Last week, ministers were urged to cap the cost of the tests, which are priced between £ 20 and £ 399, and remove VAT on them to prevent travel from becoming ‘preserving the rich’.
The tests mean families currently have to pay hundreds of extra pounds to go abroad.
Virginia Messina, senior vice president of the WTTC and acting chief executive, said: “If the government wants more information for genomic sequencing, it should pay for it. If they don’t pay, consumers will vote with their feet and avoid international travel altogether, further damaging the already struggling UK travel and tourism industry.
“For many people – especially families and small budget businesses – the crippling added cost of unnecessary PCR testing makes the difference between being able to travel or not.
“It is clear that many UK adults simply cannot afford to travel abroad if they have to pay the excessive cost of PCR testing.”
A study by MPs looked at the prices of flights to popular European destinations later this month and compared them to the average cost of a single PCR swab after returning to Britain – finding them much more expensive, reported the Daily Mail.
MPs found out that Ryanair was offering round-trip flights from East Midlands Airport to Barcelona and Exeter to Alicante for just £ 18 between 24-27 August. Research has estimated the typical cost of a post-return PCR test to be £ 93, meaning the cost would be five times that.
The test was nearly four times the cost of a return flight from London Stansted to Madrid and more than double the price of tickets to destinations such as Berlin, Budapest and Faro in the Algarve.
The cost estimate does not include the price of a swab before returning before boarding planes to the UK, which holidaymakers must also pay.
Those who are not fully vaccinated face even higher bills as they have to take two PCR swabs after returning on days two and eight.
Last week, Bharat Gadhoke, commercial director of the Association of Independent Tour Operators (AITO), said I the additional cost of testing for a family of four is £ 276.
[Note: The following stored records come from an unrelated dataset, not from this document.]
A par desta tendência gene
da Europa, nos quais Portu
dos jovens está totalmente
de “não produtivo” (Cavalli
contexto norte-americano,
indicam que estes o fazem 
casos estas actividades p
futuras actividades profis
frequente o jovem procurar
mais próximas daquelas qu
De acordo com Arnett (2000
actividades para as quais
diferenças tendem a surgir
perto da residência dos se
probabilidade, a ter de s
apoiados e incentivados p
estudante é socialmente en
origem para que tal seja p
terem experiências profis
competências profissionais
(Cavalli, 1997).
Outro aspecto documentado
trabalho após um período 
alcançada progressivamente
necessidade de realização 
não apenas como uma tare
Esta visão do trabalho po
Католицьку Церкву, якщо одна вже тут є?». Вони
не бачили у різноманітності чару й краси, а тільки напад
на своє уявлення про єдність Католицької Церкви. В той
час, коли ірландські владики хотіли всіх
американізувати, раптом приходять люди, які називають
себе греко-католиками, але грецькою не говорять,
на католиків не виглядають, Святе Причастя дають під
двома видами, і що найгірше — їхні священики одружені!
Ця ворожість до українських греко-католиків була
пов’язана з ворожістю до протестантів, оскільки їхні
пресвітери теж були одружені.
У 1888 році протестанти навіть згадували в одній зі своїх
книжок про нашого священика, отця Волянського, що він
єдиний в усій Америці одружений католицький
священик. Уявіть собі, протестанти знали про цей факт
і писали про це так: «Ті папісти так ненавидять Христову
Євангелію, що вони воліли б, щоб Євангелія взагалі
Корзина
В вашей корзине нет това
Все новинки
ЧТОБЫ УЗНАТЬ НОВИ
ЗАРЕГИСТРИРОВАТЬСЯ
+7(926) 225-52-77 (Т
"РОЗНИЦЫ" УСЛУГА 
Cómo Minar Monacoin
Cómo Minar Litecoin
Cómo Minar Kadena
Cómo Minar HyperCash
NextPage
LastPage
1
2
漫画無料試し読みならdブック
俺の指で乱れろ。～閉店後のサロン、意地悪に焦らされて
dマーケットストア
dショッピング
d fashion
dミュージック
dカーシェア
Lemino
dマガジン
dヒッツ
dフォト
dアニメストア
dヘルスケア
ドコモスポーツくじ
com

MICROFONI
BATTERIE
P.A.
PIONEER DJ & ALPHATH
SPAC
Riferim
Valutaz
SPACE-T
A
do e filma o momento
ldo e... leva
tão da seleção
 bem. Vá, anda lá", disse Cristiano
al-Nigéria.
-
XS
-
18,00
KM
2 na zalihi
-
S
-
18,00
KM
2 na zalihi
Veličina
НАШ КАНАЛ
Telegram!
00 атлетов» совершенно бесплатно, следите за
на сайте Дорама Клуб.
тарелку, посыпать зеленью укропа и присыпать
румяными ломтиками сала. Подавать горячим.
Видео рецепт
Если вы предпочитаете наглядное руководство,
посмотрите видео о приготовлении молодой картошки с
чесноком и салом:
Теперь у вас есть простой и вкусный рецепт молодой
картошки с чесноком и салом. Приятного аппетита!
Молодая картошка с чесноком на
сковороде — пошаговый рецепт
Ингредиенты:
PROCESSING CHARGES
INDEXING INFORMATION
As Dan Clark, from London, who took his family to Malaga, Spain with his wife and two children, recounted I the tests for the trip cost them just under £ 400 while the family’s return flights cost them just £ 100.
Conservative MP Henry Smith, chairman of the multi-stakeholder group Future of Aviation, which conducted the flight study, said: “These numbers show that testing for international travel has become little more than a tax on travel. , adding a huge drag on travel. .
“When the cost of testing can be more than the price of a ticket, it is clear that the current system is not fit for purpose and needs urgent reform to stop the scam fees that we are seeing now. .
“Ministers urgently need to consider a cap on the total cost of testing. It is high time the government tackled this problem.
Ministers insisted that arrivals go through PCR testing as they are considered more accurate and can be “sequenced” for mutant strains of Covid. Greece and Italy have capped the price of PCR tests, while in France they are £ 42 or free for citizens.
Yesterday, PCR testing firm Randox, which is said to have made £ 120million processing 15million tests since the start of the pandemic, was criticized for having ‘unsafe’ drop boxes after customers found them overflowing with uncollected samples in various places.
The Competition and Markets Authority (CMA) also announced it was investigating the cost of PCR tests after Health Secretary Sajid Javid asked them to help eliminate “exploitative behavior “and” unfair practices “.